JR奈良線の複線化事業で注目したいのは、沿線自治体が工事費をJR西日本と折半したことである。2001年完成の第1期工事では、事業費152億円のうちJR西日本が76億円、残りを京都府38億円、京都市15億円、宇治市など他市町23億円と負担した。

官民ともにJR奈良線は輸送改善をすれば利用が伸びる余地はあると判断し、積極策を講じた。実際、運行本数は国鉄時代と比べて5倍近く、利用者は約3倍に増えた。

一方、今回の第2期工事の事業費397.1億円のうち、JR西日本は約25.2%の100億円を負担するにとどまった。事業性、採算性を懸念したようだ。残り297.0億円について、府と沿線6市町がそれぞれ148.5億円ずつ負担した。

なぜ、地元はJR奈良線に期待するのか。京都府建設交通部交通政策課の笹井淳課長は「京都府にとって、奈良線の高速化・複線化は長年の課題でした」と語る。

府は総合計画で「府域の均衡ある発展」を掲げ、府内のJR線の改良工事へ積極的に税金を投じてきた。1999年に山陰本線・舞鶴線の電化を完成させ、次にJR奈良線複線化第1期工事、2010年に山陰本線園部までの複線化も実現させた。次はJR奈良線の複線区間を延長して……と府民の期待が高まっていた。

京都府南部の木津川西岸では関西文化学術研究都市の整備と大規模開発が展開されてきたが、JR奈良線の走る木津川東岸エリアの開発は停滞。井手町と木津川市北部(旧山城町)にあるJR4駅の乗車客数は30年前より3割減となった。城陽市は1995年、宇治市も2010年から人口減に転じている。

今回の複線化にあわせ、5駅で駅舎の改築、橋上化、そして駅前広場の整備が行われた。

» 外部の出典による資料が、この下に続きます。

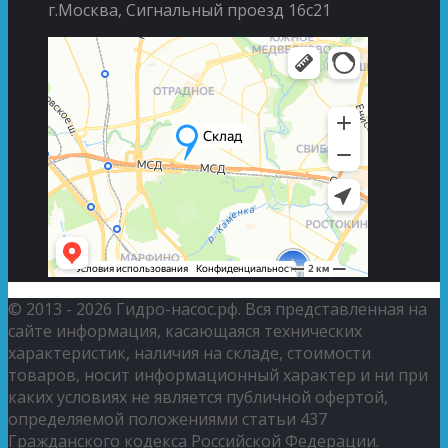
г.Москва, Сигнальный проезд 16с21
© 2013 - 2026 Гидро-насос.рф. Вся представленная на
сайте информация, касающаяся технических
характеристик, наличия на складе, стоимости
товаров, носит информационный характер и ни при
каких условиях не является публичной офертой,
определяемой положениями статьи 437
Гражданского кодекса Российской Федерации.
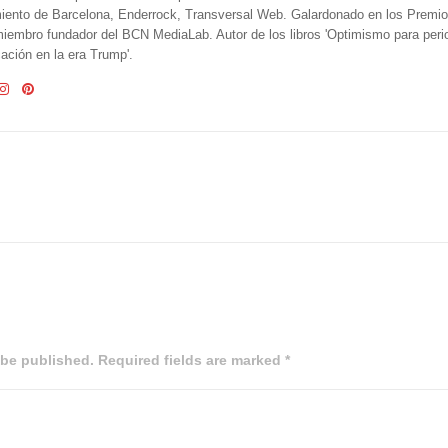
iento de Barcelona, Enderrock, Transversal Web. Galardonado en los Premi
iembro fundador del BCN MediaLab. Autor de los libros 'Optimismo para perio
ción en la era Trump'.
 be published. Required fields are marked *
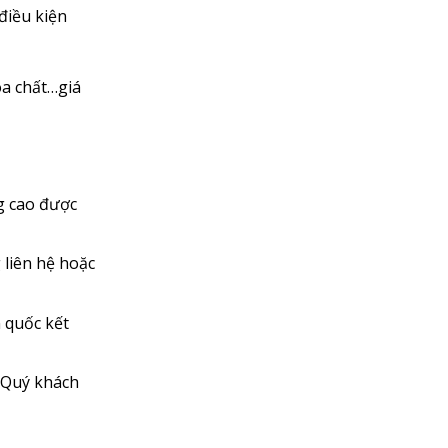
điều kiện
óa chất…giá
g cao được
 liên hệ hoặc
n quốc kết
o Quý khách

井手町は山城多賀駅の西口駅前広場に5.8ヘクタールの開発地を用意して商業施設を誘致。今夏、スーパーがオープンする。各市町とも厳しい財政状況にあるが、交流人口を増やそうと駅施設を改善した。まちづくりへの期待が大きい。

新名神大津―城陽間の開通に注目

もう1つ、地元期待の事業が、新名神高速道路大津IC―城陽IC間の建設だ。城陽市の東部丘陵地帯では次世代基幹物流施設の工事が次々と着手された。新名神でのダブル連結トラック、そして隊列走行、自動運転などを想定している。

商業施設については、JR長池駅の1.5km東側で、三菱地所系の関西最大級のアウトレットモールが整備されている。駅との間に利用者や従業員用のシャトルバスの運行が予定されており、開業の暁にはJR奈良線の利用状況も変わるだろう。

ただ、新名神延伸区間の開通は当初2024年春開通予定だったのが、2024年度末に延期され、さらに今年1月、「開通時期未定」と発表された。各プロジェクトとも見直しを迫られている。